As a team, we personify the values that underpin our product: openness, transparency, resourcefulness, community orientation, and kindness. We are on the lookout for like-minded individuals who share our ethos to join us on our exciting journey of revolutionizing the platform engineering sector. By joining Port, you'll be a part of a team that's changing how developers collaborate, enabling them to work faster, smarter, and more efficiently. Join us, and be a part of this transformation.
Why we're looking for you 😎
We're looking for a GRC Program Manager to drive Port's FedRAMP authorization and oversee our broader compliance portfolio. You'll be the program's operational backbone - coordinating 3PAO assessments, managing documentation, and ensuring readiness across teams.
FedRAMP authorization is a strategic milestone for Port as we expand into enterprise and federal markets. This is a high-visibility initiative with executive sponsorship, requiring precise coordination across engineering, security, and product. We need a program manager who thrives in complex, cross-functional environments and can translate regulatory frameworks into clear execution plans while managing timelines, budgets, and stakeholder expectations.
Who You'll Work With 👯♀️
You'll report to the CIO and work closely with the Security team (and CISO when hired), Engineering, DevOps, IT, and Product teams. You'll manage relationships with external partners including the 3PAO, FedRAMP consultants, and government agency sponsors. You'll also collaborate with Legal and Finance on contracts, budgets, and compliance obligations.
What You'll Do 💼
- Lead the FedRAMP project from kickoff through ATO: schedule, documentation, 3PAO engagement, and agency coordination.
- Own the System Security Plan (SSP), Plan of Action & Milestones (POA&M), and all readiness deliverables.
- Manage the 3PAO relationship, coordinate assessments, and drive remediation efforts.
- Build and maintain the compliance evidence repository and continuous monitoring program.
- Manage cross-team milestones, track control implementation progress, and identify blockers.
- Develop repeatable processes and frameworks to sustain compliance post-authorization.
- Partner with Engineering, Security, IT, and Product to translate NIST 800-53 controls into technical implementations.
- Lead internal readiness assessments and gap analyses.
What We're Looking For 📝
- 5 years of experience managing compliance or GRC programs in SaaS or regulated environments.
- Proven track record running complex audits or certification programs (FedRAMP, SOC 2, ISO, etc.).
- Deep understanding of control frameworks (NIST 800-53, ISO 27001) and how they translate to technical implementations.
- Exceptional project management and communication skills - ability to manage timelines, budgets, and complex dependencies.
- Experience managing vendor relationships, including 3PAOs, consultants, and compliance tooling providers.
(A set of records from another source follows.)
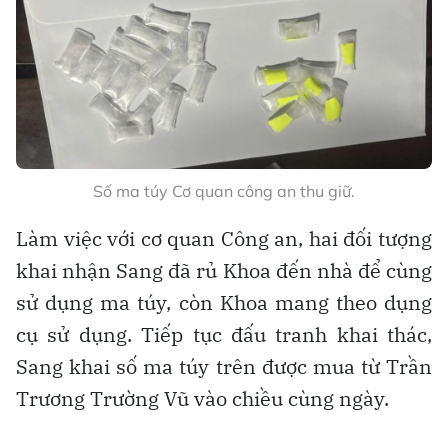
Số ma túy Cơ quan công an thu giữ.
Làm việc với cơ quan Công an, hai đối tượng
khai nhận Sang đã rủ Khoa đến nhà để cùng
sử dụng ma túy, còn Khoa mang theo dụng
cụ sử dụng. Tiếp tục đấu tranh khai thác,
Sang khai số ma túy trên được mua từ Trần
Trương Trường Vũ vào chiều cùng ngày.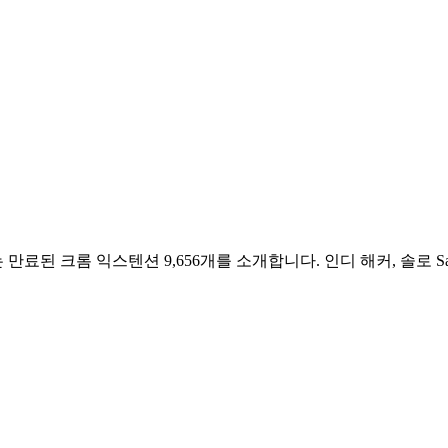
 만료된 크롬 익스텐션 9,656개를 소개합니다. 인디 해커, 솔로 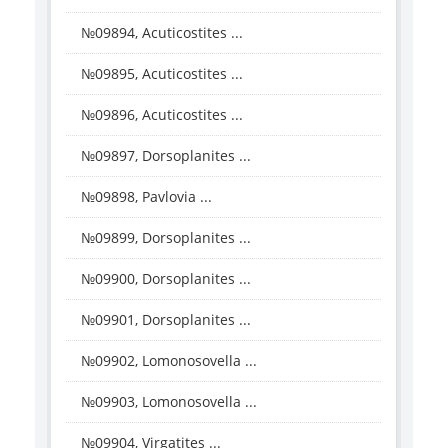
№09894, Acuticostites ...
№09895, Acuticostites ...
№09896, Acuticostites ...
№09897, Dorsoplanites ...
№09898, Pavlovia ...
№09899, Dorsoplanites ...
№09900, Dorsoplanites ...
№09901, Dorsoplanites ...
№09902, Lomonosovella ...
№09903, Lomonosovella ...
№09904, Virgatites ...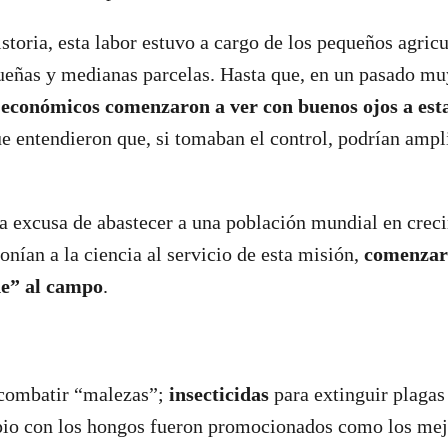
istoria, esta labor estuvo a cargo de los pequeños agric
eñas y medianas parcelas. Hasta que, en un pasado muy
económicos comenzaron a ver con buenos ojos a est
e entendieron que, si tomaban el control, podrían ampl
la excusa de abastecer a una población mundial en crec
nían a la ciencia al servicio de esta misión,
comenzar
de” al campo
.
combatir “malezas”;
insecticidas
para extinguir plagas
opio con los hongos fueron promocionados como los mej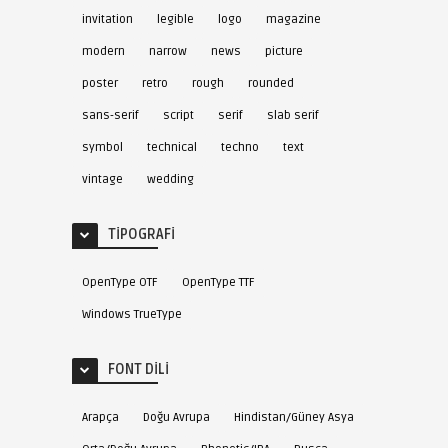
invitation
legible
logo
magazine
modern
narrow
news
picture
poster
retro
rough
rounded
sans-serif
script
serif
slab serif
symbol
technical
techno
text
vintage
wedding
TIPOGRAFI
OpenType OTF
OpenType TTF
Windows TrueType
FONT DILI
Arapça
Doğu Avrupa
Hindistan/Güney Asya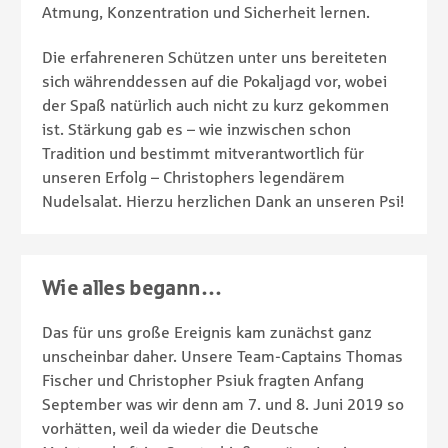
Atmung, Konzentration und Sicherheit lernen.
Die erfahreneren Schützen unter uns bereiteten
sich währenddessen auf die Pokaljagd vor, wobei
der Spaß natürlich auch nicht zu kurz gekommen
ist. Stärkung gab es – wie inzwischen schon
Tradition und bestimmt mitverantwortlich für
unseren Erfolg – Christophers legendärem
Nudelsalat. Hierzu herzlichen Dank an unseren Psi!
Wie alles begann…
Das für uns große Ereignis kam zunächst ganz
unscheinbar daher. Unsere Team-Captains Thomas
Fischer und Christopher Psiuk fragten Anfang
September was wir denn am 7. und 8. Juni 2019 so
vorhätten, weil da wieder die Deutsche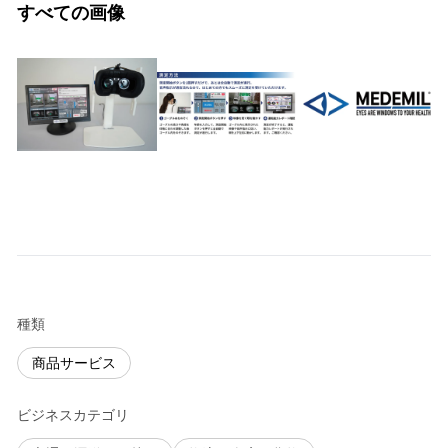
すべての画像
種類
商品サービス
ビジネスカテゴリ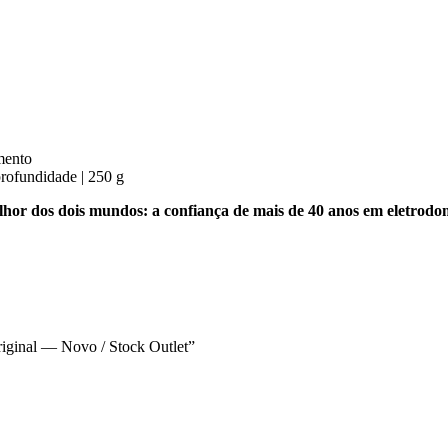
amento
rofundidade | 250 g
hor dos dois mundos: a confiança de mais de 40 anos em eletrodomé
iginal — Novo / Stock Outlet”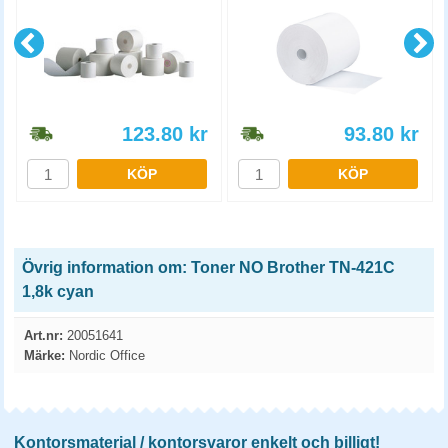
123.80
kr
93.80
kr
KÖP
KÖP
Övrig information om: Toner NO Brother TN-421C
1,8k cyan
Art.nr:
20051641
Märke:
Nordic Office
Kontorsmaterial / kontorsvaror enkelt och billigt!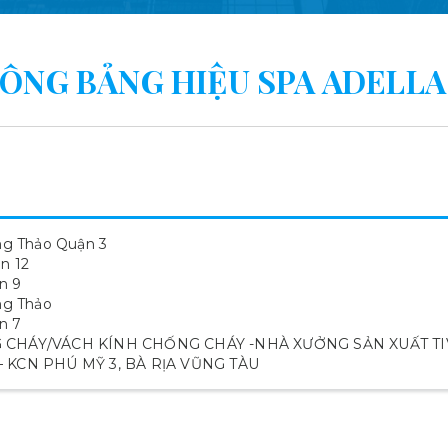
CÔNG BẢNG HIỆU SPA ADELLA
g Thảo Quận 3
n 12
n 9
ng Thảo
n 7
 CHÁY/VÁCH KÍNH CHỐNG CHÁY -NHÀ XƯỞNG SẢN XUẤT TI
KCN PHÚ MỸ 3, BÀ RỊA VŨNG TÀU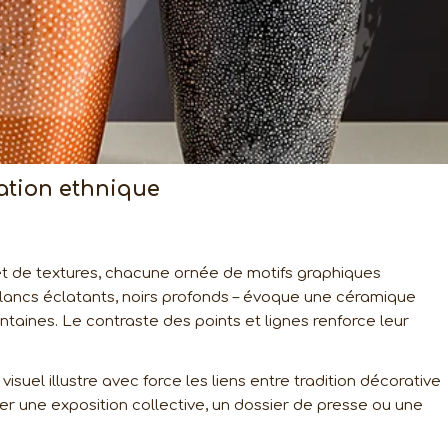
ration ethnique
et de textures, chacune ornée de motifs graphiques
 blancs éclatants, noirs profonds – évoque une céramique
intaines. Le contraste des points et lignes renforce leur
isuel illustre avec force les liens entre tradition décorative
 une exposition collective, un dossier de presse ou une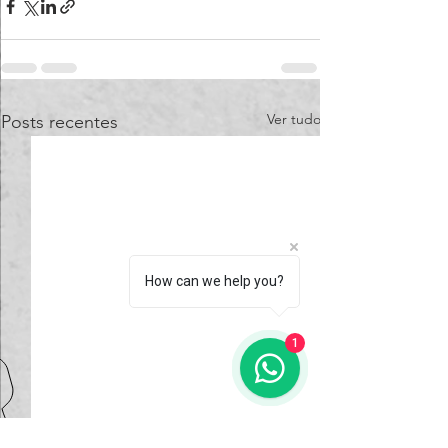
Ver tudo
Posts recentes
How can we help you?
1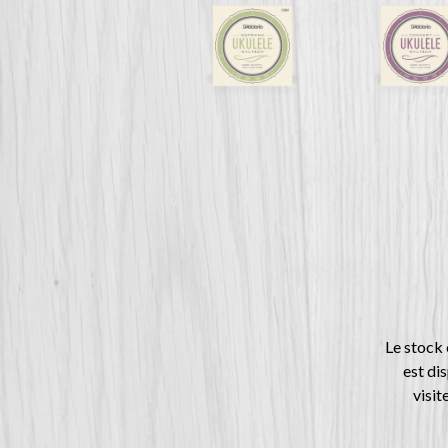
Le stock 
est di
visit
- Strong stakeholder management skills - comfortable managing multiple workstreams and influencing across technical and non-technical teams.
- Detail-oriented with strong documentation and organizational skills.
- Direct FedRAMP experience (managing an authorization from start to ATO).
- Experience working with government agency sponsors and understanding FedRAMP agency workflows.
- Hands-on experience with GRC automation platforms (Drata, Tugboat Logic, Vanta, OneTrust).
- Background in technical security controls, cloud infrastructure, or DevSecOps.
- CISSP, CISM, PMP, or FedRAMP-related certifications.
- Experience with continuous monitoring and ongoing compliance management.